Inventory management issues can delay procedure execution
Physical tool-finding is quite hard on ISS at the moment, with more than 30,000 distinct items aboard. The current process crewmembers use to look up the locations for these tools before beginning a procedure is cumbersome. Additionally, because of variable compliance by crew in updating these data, sometimes locations are inaccurate. With a highly-packed schedule, even a slight delay can cause a waterfall of changes.
Individual crewmembers read and understand procedures at various levels of granularity
To anyone besides the procedure authors and executors, most space procedures are semantically meaningless—an alphabet soup of acronyms, complex mechanical devices, and regulations that probably apply to a device of which there may only be one other copy in existence besides the one in space.

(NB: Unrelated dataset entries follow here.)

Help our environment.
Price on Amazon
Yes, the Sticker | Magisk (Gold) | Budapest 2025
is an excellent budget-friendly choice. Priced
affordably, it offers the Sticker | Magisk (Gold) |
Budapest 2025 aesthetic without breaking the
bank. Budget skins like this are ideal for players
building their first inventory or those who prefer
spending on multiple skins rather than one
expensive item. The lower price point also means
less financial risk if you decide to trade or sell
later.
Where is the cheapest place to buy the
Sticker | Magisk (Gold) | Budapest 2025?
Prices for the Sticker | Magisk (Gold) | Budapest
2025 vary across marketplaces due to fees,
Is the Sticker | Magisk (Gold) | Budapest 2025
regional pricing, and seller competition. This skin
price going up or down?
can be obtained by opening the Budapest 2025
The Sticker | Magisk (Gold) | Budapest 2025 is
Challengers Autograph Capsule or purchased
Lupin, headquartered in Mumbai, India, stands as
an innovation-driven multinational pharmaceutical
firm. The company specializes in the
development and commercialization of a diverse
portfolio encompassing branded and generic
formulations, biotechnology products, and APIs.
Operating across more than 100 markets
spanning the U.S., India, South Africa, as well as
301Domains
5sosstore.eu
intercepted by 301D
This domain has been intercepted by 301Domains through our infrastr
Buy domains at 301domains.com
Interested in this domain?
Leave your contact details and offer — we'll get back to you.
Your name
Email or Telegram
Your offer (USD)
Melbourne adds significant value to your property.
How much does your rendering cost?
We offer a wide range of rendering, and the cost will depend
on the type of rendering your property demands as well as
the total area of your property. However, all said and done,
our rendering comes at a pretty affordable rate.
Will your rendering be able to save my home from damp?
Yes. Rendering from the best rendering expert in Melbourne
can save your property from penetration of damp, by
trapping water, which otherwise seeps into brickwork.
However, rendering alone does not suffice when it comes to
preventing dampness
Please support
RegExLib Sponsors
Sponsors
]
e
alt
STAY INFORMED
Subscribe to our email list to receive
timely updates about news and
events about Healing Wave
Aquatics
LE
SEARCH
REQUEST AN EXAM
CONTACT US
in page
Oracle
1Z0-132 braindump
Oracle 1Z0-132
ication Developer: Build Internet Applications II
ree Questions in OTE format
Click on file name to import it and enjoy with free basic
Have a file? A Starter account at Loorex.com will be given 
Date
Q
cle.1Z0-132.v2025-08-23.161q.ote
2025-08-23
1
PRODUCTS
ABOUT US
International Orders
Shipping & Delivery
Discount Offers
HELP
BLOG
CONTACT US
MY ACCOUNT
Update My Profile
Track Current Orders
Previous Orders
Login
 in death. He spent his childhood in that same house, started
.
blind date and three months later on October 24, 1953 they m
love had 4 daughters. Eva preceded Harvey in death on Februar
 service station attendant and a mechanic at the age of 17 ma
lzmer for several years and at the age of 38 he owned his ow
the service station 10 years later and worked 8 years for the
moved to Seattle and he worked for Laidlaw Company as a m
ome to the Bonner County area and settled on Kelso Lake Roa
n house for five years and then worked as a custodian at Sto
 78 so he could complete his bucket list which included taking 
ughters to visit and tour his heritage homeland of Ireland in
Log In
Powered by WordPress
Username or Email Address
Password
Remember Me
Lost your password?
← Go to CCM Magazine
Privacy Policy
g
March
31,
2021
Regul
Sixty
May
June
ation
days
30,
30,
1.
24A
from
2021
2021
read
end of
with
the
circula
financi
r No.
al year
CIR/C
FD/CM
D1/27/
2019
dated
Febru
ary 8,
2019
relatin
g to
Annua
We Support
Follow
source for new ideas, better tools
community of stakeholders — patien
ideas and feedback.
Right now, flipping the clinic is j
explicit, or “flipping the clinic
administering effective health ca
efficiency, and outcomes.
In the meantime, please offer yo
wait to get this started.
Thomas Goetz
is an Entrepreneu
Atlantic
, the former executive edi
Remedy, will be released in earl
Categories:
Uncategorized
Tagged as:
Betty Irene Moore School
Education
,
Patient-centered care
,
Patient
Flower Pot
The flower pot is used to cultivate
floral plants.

Additionally, astronauts are generalists, not specialists, and one user may not be as familiar as the next with a given piece of equipment. These procedure quickly get detailed as a result.
Critical contextual information is obscured by items of less immediate concern
Currently, users are given a long-scale schedule of their entire day, with a horizontal swimlane design. This design can make it very difficult to see anything independent of time, such as any information about a scheduled activity if it's very short. Additionally, procedures themselves do very little in the way of hierarchy to communication changes from the last time a crewmember performed that procedure.
Methods that encourage memory recall can support consistent procedure execution
Crewmembers perform a wide variety of tasks very infrequently, and it can be tricky for them to remember their training. In our analogous domains, we found that notetaking and explicit checklists can be used to counter memory loss to great effect—but these mediums aren't integrated into NASA's current procedure system.
Existing procedure support systems do not prioritize users' most pressing needs
Ground staff likes to know exactly what their crewmembers are doing at all times, but the current software system provides only a cumbersome way for crewmembers to communicate their progress in or within a task. There are great opportunities for passive data collection in a future redesign.
Instructive systems should not make superfluous demands on users' cognitive load
Cognitive load, already at a premium with complex procedures to be executed, shouldn't be further taxed by a confusing software system that makes even switching between users a multi-step process. Greater visual hierarchy within procedures and more natural interaction paradigms should aid in minimizing additional cognitive load from an instructive system.
I am currently working on-site at NASA Ames Research Center to complete this project in early August. By then we will have developed the visions and findings communicated in our report into a full, working iPad prototype. Because of my experience in iOS development, I have been doing a great deal of development in addition to my role as research lead in the summer.